Price of parking to go up in Town of Oyster Bay?

Debating price of permits


There was much discussion at Tuesday’s board meeting on whether to raise the cost of parking permits in the Town of Oyster Bay’s commuter lots, and if so, by how much. Someone who generally doesn’t speak at meetings weighed in, too — James Altadonna Jr., the town clerk.

Saying he commuted to Manhattan for 20 years by way of the Long Island Rail Road, Altadonna asked that the fees remain the same, that a committee made up of commuters be formed and that an online survey be created to address the needs of commuters.

“At present, my office issues approximately 38,100 parking permits for approximately 9,200 parking spaces,” Altadonna said. “All of our commuters already pay town taxes. To single out commuters and raise the fee for a service that we cannot fully provide or improve on due to the lack of parking spaces and lack of available land to create new parking spaces is not only an insult, it’s wrong.”

The lack of parking leads most commuters to leave “at least a half hour to 45 minutes prior to their scheduled train time just to find a parking space,” Altadonna said. The round-trip commute to Manhattan can take several hours, and then they have an eight- to 10-hour workday, he said. “Commuting is a necessity.”

Although Supervisor Joseph Saladino thanked Altadonna for his input, there was no discussion or consideration of his suggestions.

“We already had a hearing and listened to the public, and I’ve read a long list of emails or spoken to people directly,” Saladino said. “The increase would cost commuters only 25 cents a day to leave their car all day in the parking lot. No one has a problem with paying a quarter a day. If we raise the permit to $50, it would cost them 20 cents a day. This is a sharing of responsibilities.”

The town estimates the cost of maintenance of the lots at $8 million per year. Saladino and trustees say that an increase in the parking permit fee would shift some of the responsibility from homeowners to commuters to pay for the maintenance. This is what other municipalities are doing, Saladino said.

“The issue we hear about is not the cost, it is the availability,” he said. “We are looking for ways to increase spots. Hicksville’s train station is getting 900 new spots that the [Metropolitan Transportation Authority] is paying for.”

And the increase would still be less than what other commuters are paying, Saladino reasoned. “Long Beach commuters pay $250, North Hempstead pays $240, the Town of Huntington pays $75 and some villages pay $300,” he said. “This will shift the burden, so property owners won’t have to foot the bill.”

A town committee is being formed to look for ways to tackle the need for additional parking spaces.

It was suggested by Oyster Bay finance director Robert Darienzo that if expenses stay the same and parking fees are raised, taxes may come down in 2019.

Saladino and Councilwoman Michele Johnson wanted a vote taken at the meeting to finalize the increase, but Councilwoman Rebecca Alesia and Councilman Lou Imbroto said they believed more discussion was needed.

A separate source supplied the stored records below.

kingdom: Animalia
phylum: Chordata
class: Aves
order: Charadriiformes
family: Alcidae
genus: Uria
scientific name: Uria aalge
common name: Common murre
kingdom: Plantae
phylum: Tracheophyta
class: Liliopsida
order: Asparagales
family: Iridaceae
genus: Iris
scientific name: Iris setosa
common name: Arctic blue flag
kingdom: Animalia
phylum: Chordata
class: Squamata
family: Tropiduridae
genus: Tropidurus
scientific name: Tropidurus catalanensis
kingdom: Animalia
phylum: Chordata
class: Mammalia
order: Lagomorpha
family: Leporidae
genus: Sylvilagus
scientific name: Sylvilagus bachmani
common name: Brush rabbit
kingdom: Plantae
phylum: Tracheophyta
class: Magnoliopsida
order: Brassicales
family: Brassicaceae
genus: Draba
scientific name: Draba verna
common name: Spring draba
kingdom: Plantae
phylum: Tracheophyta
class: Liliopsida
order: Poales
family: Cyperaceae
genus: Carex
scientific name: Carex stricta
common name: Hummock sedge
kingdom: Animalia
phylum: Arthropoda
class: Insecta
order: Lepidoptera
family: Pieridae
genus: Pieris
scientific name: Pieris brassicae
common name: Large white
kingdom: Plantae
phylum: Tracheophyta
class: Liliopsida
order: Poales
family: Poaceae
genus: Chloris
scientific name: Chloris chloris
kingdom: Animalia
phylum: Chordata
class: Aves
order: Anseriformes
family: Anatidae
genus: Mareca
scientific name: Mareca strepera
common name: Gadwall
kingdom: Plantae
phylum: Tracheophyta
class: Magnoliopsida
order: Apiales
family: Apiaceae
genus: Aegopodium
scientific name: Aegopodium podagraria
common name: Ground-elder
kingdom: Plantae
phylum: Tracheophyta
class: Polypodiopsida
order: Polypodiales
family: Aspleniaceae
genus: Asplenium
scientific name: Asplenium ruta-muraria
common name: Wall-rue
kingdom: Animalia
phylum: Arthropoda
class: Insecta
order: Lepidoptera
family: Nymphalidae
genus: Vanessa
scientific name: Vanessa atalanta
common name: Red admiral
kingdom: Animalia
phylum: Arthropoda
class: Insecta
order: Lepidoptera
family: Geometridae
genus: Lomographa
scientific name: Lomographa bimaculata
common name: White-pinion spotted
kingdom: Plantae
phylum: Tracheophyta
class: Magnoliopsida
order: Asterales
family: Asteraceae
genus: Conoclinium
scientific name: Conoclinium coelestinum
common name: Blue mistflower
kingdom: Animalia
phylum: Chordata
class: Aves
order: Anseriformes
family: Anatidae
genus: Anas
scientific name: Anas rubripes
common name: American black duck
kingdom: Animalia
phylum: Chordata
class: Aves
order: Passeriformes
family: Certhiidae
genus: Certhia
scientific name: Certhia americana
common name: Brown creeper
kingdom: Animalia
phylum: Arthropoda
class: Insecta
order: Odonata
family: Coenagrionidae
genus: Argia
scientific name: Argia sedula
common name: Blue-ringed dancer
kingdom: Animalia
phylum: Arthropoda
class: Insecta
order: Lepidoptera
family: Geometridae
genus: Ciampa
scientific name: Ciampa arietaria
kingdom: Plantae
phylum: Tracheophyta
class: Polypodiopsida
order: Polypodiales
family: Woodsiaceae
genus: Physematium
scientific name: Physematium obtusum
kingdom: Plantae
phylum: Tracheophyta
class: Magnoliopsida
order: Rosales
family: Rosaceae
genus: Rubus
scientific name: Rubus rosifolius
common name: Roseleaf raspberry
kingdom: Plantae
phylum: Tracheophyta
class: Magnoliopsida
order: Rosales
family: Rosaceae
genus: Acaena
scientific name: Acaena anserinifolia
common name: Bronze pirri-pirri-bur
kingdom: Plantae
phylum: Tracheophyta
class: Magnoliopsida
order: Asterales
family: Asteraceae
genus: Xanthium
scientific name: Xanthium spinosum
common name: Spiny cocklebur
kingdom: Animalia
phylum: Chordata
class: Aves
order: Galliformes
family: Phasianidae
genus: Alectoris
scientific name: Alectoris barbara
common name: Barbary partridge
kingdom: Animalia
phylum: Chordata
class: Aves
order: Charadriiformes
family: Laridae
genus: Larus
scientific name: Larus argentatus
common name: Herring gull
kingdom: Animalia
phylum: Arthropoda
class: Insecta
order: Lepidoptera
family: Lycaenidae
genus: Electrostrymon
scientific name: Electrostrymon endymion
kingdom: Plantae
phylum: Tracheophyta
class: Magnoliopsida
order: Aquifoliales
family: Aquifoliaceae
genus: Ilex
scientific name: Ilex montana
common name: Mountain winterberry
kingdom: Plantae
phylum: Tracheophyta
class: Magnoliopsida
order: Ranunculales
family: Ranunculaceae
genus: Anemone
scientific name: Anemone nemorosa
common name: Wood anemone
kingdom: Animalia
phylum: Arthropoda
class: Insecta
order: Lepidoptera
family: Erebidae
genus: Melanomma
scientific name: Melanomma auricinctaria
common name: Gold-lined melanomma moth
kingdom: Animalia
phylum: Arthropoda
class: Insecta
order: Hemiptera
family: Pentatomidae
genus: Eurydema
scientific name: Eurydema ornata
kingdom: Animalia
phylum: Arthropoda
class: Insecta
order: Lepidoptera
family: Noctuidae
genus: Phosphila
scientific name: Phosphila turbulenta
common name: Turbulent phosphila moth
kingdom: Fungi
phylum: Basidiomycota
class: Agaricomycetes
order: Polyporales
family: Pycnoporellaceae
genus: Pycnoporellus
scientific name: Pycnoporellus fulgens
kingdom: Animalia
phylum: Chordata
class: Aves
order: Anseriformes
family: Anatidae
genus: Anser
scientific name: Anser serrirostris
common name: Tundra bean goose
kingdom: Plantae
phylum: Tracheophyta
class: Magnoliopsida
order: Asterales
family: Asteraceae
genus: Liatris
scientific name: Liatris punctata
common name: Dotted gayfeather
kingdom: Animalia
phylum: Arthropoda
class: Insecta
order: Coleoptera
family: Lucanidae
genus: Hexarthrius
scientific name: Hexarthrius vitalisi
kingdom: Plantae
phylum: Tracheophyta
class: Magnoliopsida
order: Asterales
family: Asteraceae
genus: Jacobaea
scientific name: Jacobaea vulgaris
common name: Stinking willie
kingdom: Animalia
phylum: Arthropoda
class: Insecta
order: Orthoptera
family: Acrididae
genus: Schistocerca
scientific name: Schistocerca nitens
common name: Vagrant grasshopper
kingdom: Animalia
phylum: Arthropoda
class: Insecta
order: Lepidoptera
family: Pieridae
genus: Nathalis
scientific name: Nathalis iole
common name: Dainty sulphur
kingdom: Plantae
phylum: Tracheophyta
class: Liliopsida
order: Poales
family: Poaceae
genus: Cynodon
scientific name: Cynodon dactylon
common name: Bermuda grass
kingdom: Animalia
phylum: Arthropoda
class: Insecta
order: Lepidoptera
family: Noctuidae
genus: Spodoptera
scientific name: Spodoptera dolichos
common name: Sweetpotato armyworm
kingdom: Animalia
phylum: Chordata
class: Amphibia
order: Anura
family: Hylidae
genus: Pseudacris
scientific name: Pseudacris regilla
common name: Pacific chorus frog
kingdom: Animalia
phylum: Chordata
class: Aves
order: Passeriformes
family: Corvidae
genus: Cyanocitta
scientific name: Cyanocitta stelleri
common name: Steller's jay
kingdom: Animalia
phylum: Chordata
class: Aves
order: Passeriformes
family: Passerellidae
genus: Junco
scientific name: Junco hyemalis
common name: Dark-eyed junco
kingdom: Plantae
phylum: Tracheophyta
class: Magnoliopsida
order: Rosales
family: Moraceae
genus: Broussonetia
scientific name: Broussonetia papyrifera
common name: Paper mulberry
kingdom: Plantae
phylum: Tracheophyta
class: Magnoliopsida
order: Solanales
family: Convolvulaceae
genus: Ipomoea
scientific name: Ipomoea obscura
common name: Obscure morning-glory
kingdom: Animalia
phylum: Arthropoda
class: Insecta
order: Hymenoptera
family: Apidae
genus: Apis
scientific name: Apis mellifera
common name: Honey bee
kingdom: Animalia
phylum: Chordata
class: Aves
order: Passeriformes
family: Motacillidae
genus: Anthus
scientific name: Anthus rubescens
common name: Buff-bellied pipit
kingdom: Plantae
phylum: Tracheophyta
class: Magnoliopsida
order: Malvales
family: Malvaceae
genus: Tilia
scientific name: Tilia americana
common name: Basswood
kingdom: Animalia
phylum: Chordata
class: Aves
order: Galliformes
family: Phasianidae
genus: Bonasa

They asked that a decision not be made until the next meeting, which is in the evening on Feb. 27. These meetings traditionally draw more residents.

Councilman Tony Macagnone agreed. “We are talking about raising it by 500 percent, so we should discuss this longer,” he said. “There’s also the question of allowing electric cars. There are 450 hybrid cars right now. We need more research.”

Altadonna said that technology may help to solve the problem of limited parking in the future. “Driverless cars would drop you off and pick you up,” he said. “I haven’t heard about the possibility of building an additional parking facility to solve the lack of parking spaces. We are all trying to reduce the town debt.”

Discussion will continue on Feb. 27 at 7 p.m.